I was completely shaken by this attitude - Ok, it was an older person, but not that much older than me I think. I've learnt to handle this modern stuff over the last few years, firstly email of course, then using forums as part of my Open Uni courses, later I learned to write webpages, that was through work, but I was able to use the skills I gained for CAMRA (Campaign for Real Ale) purposes and Family History networking.
|One of the header pages on my Family History website|
I don't claim to be wonderful at HTML and all that kind of thing, but I did help my husband create an online pub index with a bit of help from a friend that works for Sheffield Uni and a very big fat book that he lent us. You can search on different fields and it's got pictures and everything!
|The Barnsley CAMRA online pub guide entry for the Old No.7|
Since I left work I've spent more and more time at home, I have to pace myself these days, but my daughter showed me how to use Facebook and I can still keep in touch with my old work colleagues and with my CAMRA friends online. I even introduced my mum (age 75) to Facebook via an iPad and she loves being able to see what my children, her grandchildren, are getting up to as we all live so far apart.
About eighteen months ago I decided to dabble in blogging - I had been impressed with the blog of Sue Marsh, a disability campaigner. I started by keeping my posts limited to invited friends and then as I got more confident and worked out the rules I was going to play by (no names, just initials, unless people are in the public eye already and nothing that would upset my mum or my kids) I threw the blog open to the world. At this point it's had over 40k hits and I get emails from people about it, interaction on Facebook and comments on my posts and it feels as if I'm connected again even though I don't go out much anymore.

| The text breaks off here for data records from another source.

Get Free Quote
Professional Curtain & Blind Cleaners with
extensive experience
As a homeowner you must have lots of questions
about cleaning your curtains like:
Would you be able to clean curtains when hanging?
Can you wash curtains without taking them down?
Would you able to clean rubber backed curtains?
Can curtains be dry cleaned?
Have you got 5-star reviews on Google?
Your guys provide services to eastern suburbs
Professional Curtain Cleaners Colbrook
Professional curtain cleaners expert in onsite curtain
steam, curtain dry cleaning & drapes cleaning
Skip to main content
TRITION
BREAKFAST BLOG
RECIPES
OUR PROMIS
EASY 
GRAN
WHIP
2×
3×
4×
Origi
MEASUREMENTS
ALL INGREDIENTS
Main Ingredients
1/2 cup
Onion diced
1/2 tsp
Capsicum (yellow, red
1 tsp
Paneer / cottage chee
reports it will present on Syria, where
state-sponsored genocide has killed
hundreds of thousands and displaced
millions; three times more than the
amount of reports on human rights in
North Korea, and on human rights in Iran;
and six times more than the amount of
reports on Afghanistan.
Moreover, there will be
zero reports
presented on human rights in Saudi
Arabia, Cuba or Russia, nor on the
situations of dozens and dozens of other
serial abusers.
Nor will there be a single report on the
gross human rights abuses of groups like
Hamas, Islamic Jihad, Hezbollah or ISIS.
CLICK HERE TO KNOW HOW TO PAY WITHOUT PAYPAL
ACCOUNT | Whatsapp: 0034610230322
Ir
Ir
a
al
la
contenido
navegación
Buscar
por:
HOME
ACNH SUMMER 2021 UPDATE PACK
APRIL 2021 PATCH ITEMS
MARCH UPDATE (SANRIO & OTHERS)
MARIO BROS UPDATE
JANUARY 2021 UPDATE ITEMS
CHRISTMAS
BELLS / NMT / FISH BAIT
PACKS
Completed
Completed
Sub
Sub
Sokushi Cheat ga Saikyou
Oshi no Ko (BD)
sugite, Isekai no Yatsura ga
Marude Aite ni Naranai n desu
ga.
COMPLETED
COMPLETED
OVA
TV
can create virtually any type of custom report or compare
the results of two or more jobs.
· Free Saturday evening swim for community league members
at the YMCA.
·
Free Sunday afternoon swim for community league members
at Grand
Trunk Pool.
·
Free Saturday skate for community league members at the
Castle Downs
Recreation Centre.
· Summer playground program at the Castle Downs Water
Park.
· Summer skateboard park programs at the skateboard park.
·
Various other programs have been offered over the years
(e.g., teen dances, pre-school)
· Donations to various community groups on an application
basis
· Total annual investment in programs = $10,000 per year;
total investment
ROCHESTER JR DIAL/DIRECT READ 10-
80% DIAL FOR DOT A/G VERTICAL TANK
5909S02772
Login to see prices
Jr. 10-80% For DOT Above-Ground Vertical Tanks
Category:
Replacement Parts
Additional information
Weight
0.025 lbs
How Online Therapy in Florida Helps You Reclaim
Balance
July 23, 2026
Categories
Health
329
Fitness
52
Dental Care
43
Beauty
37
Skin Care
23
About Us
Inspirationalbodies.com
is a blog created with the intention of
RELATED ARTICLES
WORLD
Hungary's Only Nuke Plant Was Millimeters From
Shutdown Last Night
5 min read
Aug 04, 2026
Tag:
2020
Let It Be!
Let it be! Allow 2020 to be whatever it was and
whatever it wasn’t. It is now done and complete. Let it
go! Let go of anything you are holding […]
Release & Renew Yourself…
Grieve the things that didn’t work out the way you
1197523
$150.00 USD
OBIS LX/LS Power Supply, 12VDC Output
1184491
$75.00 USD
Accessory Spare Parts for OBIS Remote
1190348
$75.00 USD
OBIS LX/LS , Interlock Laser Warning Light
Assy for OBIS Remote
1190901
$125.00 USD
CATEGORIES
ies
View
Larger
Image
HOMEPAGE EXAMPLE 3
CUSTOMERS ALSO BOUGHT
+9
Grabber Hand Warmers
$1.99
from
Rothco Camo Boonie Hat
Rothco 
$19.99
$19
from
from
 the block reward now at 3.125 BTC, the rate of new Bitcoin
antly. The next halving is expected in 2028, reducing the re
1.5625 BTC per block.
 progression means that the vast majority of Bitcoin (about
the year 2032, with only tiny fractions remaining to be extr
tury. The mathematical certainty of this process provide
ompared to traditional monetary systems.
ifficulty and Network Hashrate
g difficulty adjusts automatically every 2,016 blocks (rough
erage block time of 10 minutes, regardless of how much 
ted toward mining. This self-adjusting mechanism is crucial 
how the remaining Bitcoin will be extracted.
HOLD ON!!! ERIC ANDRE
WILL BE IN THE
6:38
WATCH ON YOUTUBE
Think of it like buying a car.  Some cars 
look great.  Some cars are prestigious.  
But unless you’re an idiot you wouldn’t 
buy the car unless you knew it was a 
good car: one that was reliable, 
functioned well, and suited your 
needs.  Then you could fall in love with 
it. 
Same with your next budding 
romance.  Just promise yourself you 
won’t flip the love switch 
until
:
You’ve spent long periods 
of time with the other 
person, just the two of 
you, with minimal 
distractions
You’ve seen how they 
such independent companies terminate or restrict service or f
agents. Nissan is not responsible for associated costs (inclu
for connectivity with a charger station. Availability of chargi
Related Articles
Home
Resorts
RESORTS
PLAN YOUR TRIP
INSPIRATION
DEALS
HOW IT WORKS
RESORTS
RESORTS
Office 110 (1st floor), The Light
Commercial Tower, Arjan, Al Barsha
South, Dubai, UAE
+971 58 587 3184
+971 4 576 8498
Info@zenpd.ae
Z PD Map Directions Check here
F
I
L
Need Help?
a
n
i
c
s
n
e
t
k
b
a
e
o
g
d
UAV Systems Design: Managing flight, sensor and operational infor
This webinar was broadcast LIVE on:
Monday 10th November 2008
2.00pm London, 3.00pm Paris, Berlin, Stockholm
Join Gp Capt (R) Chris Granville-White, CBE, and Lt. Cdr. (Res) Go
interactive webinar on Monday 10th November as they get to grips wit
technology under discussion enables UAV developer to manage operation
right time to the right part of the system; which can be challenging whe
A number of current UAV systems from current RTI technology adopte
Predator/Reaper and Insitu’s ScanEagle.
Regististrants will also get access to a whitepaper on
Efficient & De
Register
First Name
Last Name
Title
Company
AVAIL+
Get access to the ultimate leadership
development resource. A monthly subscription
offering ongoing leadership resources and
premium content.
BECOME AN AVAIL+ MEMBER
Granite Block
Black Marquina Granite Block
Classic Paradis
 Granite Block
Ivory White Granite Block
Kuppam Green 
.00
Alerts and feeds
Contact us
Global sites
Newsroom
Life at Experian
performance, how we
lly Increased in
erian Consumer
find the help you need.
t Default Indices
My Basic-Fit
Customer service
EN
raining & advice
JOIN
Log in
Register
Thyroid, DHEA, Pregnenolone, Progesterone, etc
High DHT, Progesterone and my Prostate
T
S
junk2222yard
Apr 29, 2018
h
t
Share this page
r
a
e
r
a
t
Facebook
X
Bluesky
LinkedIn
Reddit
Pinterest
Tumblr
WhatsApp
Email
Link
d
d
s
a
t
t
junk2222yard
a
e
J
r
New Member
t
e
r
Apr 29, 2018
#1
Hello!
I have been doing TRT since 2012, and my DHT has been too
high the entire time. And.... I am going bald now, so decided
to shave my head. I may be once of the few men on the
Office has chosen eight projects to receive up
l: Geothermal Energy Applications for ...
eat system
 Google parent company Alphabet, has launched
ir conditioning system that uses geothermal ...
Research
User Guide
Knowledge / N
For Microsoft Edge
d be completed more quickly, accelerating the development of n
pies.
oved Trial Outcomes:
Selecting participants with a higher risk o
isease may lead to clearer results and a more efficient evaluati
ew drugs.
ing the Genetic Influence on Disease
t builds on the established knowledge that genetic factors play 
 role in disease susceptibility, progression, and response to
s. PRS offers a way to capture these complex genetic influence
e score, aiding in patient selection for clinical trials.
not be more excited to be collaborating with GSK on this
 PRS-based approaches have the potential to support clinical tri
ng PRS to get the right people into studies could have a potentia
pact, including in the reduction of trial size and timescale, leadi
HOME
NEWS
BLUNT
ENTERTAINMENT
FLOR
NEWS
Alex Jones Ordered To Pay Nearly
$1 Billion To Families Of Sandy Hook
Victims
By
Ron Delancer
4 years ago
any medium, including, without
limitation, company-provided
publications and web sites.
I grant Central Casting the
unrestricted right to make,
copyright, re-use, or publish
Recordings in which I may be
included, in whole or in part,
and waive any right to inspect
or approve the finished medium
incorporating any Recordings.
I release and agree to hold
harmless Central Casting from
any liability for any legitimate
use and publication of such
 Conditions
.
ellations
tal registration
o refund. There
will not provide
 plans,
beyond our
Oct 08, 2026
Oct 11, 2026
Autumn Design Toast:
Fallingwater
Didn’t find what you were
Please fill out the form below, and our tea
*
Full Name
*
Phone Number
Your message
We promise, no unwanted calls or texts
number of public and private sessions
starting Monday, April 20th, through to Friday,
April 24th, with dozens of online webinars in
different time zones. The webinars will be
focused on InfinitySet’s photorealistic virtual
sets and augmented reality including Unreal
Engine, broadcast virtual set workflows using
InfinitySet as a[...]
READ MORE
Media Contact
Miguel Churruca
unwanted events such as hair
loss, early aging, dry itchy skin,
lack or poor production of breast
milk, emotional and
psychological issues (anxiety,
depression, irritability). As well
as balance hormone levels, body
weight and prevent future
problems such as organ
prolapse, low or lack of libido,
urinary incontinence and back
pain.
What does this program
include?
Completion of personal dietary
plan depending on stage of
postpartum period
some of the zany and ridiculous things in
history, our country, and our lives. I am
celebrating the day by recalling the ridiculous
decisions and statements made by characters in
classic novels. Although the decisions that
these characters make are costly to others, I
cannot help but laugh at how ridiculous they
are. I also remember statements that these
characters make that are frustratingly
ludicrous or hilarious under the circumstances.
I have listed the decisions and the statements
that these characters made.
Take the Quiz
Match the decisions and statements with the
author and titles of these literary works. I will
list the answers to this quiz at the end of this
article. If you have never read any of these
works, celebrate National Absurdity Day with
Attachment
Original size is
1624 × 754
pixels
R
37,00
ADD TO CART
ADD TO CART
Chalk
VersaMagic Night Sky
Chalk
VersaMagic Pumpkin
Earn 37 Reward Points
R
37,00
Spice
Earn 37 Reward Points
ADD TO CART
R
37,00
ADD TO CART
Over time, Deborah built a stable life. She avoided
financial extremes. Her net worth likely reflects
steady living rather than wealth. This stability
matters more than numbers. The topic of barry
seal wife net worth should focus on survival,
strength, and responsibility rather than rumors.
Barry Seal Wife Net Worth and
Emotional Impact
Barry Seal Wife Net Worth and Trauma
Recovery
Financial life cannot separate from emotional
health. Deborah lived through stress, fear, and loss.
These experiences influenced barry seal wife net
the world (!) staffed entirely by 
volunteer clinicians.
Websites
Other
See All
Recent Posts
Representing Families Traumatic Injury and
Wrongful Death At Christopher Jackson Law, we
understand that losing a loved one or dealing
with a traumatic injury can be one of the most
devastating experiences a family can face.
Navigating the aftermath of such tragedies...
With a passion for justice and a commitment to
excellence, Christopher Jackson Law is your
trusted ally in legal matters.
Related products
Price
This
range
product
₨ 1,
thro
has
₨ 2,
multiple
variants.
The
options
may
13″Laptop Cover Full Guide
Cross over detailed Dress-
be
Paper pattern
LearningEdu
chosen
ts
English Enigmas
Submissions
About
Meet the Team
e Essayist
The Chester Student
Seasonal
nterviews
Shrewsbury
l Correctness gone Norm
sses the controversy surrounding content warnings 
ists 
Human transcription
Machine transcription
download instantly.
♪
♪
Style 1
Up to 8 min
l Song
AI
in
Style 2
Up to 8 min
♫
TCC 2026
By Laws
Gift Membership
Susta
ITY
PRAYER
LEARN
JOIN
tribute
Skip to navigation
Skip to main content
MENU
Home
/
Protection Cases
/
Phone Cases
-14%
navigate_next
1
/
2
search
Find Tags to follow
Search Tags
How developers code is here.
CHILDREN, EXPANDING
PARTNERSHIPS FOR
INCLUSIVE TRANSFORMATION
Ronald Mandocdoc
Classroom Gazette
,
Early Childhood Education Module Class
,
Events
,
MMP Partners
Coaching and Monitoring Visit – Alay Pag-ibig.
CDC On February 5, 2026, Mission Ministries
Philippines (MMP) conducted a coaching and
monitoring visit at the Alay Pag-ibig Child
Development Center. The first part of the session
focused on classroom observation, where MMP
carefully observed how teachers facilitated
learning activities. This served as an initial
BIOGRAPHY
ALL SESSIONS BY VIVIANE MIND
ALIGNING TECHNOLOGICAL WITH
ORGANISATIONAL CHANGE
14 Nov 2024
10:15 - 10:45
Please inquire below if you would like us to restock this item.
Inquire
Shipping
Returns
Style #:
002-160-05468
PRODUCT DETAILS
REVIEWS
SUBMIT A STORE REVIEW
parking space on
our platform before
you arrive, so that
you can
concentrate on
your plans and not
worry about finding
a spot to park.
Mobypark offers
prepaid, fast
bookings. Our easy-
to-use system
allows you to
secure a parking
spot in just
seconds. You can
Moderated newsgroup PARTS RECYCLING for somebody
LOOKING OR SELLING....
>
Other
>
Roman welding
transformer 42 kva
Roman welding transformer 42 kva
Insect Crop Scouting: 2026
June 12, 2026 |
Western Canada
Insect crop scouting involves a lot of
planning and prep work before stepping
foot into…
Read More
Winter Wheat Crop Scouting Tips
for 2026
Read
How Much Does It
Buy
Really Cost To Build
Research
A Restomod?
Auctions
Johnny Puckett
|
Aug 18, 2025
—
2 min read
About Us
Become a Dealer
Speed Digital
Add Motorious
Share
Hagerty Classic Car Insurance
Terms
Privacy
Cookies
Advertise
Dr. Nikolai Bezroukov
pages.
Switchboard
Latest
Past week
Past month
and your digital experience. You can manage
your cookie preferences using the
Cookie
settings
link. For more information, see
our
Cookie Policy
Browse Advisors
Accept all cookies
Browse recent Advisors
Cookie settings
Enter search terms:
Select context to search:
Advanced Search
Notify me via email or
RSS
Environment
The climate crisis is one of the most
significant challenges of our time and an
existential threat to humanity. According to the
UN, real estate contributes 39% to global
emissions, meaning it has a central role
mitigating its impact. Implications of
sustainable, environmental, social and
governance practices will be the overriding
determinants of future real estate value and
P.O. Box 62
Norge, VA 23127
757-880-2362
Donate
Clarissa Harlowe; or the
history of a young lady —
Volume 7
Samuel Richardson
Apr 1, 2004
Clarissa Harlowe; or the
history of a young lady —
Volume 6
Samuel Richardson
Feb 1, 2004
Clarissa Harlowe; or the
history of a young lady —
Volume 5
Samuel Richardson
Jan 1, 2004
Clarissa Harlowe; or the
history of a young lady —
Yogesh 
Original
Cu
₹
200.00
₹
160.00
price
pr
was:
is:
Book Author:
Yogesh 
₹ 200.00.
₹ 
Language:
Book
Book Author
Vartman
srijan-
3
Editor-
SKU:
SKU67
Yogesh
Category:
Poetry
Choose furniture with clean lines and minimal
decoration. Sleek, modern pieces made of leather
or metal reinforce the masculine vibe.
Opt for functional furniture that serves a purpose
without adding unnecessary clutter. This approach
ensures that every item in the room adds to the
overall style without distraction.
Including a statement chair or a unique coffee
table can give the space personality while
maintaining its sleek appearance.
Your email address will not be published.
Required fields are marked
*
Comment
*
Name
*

|My Twitter header, click the Follow button at the top left |
if you want to keep up to date with my posts
Follow Linda Hutton's board Barnsley War Memorials on Pinterest.
Oh, and Pinterest too - not that good at this one yet, but I've got a board full of pictures of War Memorials and another for World War One resources and a couple for the main places my ancestors lived. It gives me a central point to refer to if I need to find some information.
Anyway it seemed perfectly logical to me to use Twitter and Facebook to publicise the Barnsley War Memorials Project ... but not so my colleague. This person thought that both sites were trite and full of inappropriate content and not at all the kind of place for a serious historical project.
Maybe today's piece in the Barnsley Chronicle will have pleased this person - a traditional paper and ink form of social networking, which will, I am sure, reach hundreds of people who don't tweet and who don't use Facebook. My blog has even generated a call just now from Radio Sheffield who want to interview me about planning your own funeral - and I agreed provided they let me plug the War Memorials Project - hopefully radio is an acceptable form of media - it has been around a while!
I think there's a place for all the different kinds of social media and if we ignore the new things we will miss out on reaching a whole new audience who don't read the newspapers and who wouldn't ever try going to the Archives to look up their soldier ancestors.
That's it, finished now, that's my opinion and I'm going to stick to it!